▶ Task description: Each line of the data below from the one holding "immunohistochemical staining of" to the one holding "photomicrograph of human", inclusive, is to be reproduced exactly; no other line belongs in the answer.

--------------------------------------------------

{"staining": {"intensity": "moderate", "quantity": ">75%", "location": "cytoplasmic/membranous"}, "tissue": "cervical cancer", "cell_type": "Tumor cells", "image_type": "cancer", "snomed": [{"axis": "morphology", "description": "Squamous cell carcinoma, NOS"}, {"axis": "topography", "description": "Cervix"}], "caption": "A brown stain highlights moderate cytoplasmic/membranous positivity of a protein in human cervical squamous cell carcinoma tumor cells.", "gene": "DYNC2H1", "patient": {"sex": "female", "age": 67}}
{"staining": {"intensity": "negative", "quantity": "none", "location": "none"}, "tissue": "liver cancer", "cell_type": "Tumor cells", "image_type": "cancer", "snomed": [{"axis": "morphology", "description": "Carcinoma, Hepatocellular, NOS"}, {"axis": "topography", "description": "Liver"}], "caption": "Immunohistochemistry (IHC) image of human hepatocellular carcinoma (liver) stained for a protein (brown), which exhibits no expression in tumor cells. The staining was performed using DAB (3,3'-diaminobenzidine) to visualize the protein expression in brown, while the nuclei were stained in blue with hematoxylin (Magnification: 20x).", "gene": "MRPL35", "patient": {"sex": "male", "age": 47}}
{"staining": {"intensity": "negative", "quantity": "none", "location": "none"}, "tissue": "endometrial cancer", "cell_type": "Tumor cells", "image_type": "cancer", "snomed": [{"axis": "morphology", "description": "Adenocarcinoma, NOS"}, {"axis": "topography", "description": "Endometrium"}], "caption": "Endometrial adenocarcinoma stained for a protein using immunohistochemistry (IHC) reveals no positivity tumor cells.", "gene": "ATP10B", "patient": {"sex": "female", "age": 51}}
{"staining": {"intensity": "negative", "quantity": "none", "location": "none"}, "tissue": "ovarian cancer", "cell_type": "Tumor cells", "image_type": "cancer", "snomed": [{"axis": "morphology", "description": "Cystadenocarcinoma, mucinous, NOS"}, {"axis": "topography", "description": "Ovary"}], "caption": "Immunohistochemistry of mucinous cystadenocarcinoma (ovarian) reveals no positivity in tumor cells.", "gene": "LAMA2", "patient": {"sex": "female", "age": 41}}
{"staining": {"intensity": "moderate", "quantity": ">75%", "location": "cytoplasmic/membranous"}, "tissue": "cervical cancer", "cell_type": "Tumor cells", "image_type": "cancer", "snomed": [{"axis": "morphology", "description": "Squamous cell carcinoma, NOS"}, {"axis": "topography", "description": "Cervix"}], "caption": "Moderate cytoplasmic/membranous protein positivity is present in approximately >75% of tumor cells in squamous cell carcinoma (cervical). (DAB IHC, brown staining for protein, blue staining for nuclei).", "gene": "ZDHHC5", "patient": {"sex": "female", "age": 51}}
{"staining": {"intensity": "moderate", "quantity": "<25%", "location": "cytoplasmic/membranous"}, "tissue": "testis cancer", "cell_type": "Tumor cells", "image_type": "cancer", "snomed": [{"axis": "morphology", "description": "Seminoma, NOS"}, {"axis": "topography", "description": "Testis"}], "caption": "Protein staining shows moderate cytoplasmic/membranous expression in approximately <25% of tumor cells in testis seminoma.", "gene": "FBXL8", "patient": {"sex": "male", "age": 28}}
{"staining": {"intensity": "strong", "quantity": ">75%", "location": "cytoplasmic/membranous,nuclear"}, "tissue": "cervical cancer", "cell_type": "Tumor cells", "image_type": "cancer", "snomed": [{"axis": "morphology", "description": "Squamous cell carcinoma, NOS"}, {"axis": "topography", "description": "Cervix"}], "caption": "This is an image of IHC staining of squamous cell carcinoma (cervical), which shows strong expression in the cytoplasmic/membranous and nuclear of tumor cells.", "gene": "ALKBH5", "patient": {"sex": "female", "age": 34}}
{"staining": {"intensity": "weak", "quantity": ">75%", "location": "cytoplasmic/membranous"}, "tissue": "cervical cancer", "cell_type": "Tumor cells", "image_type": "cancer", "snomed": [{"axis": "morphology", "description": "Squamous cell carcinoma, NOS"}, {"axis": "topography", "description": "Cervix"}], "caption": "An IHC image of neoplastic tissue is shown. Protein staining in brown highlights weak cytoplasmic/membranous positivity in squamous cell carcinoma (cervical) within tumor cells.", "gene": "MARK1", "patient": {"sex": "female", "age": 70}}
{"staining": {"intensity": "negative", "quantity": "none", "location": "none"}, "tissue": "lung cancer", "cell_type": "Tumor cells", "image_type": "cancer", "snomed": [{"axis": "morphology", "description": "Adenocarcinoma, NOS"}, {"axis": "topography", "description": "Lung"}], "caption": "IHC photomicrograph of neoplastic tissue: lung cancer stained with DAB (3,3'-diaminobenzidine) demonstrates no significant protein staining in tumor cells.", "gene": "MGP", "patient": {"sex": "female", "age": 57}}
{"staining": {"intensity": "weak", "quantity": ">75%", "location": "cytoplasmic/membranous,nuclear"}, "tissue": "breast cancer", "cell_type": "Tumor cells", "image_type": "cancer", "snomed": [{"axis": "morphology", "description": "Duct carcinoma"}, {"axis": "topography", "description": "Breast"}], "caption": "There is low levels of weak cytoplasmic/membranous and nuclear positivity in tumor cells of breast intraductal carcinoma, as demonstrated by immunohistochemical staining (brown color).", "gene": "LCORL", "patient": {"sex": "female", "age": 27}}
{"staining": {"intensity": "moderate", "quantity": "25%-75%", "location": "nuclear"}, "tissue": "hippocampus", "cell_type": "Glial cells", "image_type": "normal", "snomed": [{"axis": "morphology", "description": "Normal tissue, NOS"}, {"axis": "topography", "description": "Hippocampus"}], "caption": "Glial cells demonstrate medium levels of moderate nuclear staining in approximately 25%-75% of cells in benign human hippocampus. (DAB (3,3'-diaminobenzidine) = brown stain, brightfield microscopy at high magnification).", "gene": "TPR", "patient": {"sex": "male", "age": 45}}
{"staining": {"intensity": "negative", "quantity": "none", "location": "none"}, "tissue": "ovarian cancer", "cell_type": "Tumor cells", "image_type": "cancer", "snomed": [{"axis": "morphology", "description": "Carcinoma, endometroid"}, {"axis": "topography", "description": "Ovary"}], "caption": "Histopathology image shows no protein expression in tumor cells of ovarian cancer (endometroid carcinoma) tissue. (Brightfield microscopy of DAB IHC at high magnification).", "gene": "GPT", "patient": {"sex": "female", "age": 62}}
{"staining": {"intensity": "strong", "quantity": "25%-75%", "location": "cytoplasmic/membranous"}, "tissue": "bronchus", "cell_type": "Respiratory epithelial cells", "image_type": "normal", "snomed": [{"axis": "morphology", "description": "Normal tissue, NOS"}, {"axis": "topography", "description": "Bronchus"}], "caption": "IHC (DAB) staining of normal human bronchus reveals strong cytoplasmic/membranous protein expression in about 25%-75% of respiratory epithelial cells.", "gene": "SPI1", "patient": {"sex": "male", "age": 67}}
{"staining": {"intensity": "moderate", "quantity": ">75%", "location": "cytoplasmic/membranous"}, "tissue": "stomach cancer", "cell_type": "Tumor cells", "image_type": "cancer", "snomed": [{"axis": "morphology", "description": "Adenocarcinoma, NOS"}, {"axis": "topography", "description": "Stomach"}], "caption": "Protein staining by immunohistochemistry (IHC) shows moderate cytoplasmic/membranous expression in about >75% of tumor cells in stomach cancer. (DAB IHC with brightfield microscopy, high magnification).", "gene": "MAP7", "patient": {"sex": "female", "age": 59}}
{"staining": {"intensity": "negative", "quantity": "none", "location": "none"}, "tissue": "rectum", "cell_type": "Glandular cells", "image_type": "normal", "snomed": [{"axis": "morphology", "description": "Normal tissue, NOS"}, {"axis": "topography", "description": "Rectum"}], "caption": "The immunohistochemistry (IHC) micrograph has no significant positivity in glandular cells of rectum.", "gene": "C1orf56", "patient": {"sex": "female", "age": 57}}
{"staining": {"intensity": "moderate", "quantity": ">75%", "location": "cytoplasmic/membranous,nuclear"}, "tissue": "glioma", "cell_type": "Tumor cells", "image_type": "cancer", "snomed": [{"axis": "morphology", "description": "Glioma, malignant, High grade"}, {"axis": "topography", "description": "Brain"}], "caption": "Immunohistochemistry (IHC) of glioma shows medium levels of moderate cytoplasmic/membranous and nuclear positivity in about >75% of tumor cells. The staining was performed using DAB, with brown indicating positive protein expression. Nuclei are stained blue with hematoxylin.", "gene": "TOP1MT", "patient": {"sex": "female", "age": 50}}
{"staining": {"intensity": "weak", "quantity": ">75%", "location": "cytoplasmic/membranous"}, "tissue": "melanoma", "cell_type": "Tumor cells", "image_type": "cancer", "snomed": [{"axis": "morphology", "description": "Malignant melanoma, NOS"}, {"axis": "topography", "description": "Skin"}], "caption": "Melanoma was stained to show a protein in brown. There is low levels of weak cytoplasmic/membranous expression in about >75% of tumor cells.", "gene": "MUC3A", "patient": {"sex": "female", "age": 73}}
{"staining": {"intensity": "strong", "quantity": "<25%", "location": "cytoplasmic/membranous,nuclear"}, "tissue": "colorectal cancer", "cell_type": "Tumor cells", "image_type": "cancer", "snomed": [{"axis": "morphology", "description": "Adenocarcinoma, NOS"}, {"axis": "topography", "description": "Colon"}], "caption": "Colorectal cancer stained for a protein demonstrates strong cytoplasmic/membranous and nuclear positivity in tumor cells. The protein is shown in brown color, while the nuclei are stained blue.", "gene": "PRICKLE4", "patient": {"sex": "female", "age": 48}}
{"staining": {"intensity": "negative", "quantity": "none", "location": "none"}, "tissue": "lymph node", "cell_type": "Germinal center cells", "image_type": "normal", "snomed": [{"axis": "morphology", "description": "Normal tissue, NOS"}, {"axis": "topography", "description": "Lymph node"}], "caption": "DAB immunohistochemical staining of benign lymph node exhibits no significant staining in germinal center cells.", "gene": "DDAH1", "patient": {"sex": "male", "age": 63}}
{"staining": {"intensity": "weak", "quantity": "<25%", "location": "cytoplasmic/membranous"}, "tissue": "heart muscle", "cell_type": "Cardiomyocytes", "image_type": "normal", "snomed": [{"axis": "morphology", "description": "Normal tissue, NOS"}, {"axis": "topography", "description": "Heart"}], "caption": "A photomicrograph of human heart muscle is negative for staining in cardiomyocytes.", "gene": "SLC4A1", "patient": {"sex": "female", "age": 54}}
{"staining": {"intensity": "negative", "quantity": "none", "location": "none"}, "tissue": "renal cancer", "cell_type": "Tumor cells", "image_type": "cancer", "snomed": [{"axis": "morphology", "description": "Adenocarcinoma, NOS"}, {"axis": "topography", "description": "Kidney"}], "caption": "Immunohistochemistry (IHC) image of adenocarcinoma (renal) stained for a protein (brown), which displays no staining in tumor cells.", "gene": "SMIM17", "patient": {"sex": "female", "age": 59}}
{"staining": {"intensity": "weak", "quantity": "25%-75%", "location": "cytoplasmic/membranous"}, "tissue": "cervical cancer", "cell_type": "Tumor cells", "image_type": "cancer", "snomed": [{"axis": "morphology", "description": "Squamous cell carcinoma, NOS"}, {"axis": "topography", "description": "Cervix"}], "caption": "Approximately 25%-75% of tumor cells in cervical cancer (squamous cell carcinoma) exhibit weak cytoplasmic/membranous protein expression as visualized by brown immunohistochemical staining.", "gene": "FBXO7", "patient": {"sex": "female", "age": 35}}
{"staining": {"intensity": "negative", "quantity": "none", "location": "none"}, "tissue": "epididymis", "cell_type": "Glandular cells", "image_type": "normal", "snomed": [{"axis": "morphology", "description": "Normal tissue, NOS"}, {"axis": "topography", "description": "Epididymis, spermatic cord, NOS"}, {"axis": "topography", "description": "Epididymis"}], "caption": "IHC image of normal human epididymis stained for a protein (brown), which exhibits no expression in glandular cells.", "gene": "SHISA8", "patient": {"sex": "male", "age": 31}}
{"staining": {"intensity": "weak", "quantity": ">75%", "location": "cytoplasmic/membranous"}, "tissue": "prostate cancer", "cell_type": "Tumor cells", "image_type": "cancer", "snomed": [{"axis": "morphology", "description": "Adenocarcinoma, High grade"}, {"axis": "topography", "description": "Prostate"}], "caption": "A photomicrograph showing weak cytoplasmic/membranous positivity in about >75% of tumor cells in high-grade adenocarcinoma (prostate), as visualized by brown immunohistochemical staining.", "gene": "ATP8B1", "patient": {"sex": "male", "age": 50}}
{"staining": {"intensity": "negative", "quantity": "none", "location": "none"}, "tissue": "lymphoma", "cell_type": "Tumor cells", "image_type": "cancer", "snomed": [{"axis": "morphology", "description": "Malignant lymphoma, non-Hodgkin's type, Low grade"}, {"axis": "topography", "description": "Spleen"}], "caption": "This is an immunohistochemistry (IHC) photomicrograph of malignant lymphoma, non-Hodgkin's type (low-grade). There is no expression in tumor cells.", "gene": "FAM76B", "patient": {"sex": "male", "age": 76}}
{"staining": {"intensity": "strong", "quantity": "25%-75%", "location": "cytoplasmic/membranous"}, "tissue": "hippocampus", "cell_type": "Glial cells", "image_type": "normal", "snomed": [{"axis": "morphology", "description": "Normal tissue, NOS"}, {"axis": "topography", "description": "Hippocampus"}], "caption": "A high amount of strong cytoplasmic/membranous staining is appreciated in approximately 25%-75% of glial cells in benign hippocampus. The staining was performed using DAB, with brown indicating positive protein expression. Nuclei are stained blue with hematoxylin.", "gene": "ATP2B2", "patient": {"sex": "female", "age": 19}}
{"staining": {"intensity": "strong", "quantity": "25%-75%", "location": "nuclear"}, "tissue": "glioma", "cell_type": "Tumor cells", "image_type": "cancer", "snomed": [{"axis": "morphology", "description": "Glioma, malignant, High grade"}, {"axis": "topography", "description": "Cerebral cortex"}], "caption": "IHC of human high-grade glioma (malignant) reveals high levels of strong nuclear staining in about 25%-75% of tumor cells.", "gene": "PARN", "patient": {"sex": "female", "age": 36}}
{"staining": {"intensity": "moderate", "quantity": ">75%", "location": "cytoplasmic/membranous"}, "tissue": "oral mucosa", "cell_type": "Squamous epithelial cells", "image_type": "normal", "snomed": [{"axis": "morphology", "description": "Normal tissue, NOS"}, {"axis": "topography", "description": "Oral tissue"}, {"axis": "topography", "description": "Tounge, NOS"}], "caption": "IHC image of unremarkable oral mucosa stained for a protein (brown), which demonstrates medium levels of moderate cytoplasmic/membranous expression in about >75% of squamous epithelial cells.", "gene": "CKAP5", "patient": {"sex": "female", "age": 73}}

--------------------------------------------------

▶ Response below:
{"staining": {"intensity": "negative", "quantity": "none", "location": "none"}, "tissue": "lymph node", "cell_type": "Germinal center cells", "image_type": "normal", "snomed": [{"axis": "morphology", "description": "Normal tissue, NOS"}, {"axis": "topography", "description": "Lymph node"}], "caption": "DAB immunohistochemical staining of benign lymph node exhibits no significant staining in germinal center cells.", "gene": "DDAH1", "patient": {"sex": "male", "age": 63}}
{"staining": {"intensity": "weak", "quantity": "<25%", "location": "cytoplasmic/membranous"}, "tissue": "heart muscle", "cell_type": "Cardiomyocytes", "image_type": "normal", "snomed": [{"axis": "morphology", "description": "Normal tissue, NOS"}, {"axis": "topography", "description": "Heart"}], "caption": "A photomicrograph of human heart muscle is negative for staining in cardiomyocytes.", "gene": "SLC4A1", "patient": {"sex": "female", "age": 54}}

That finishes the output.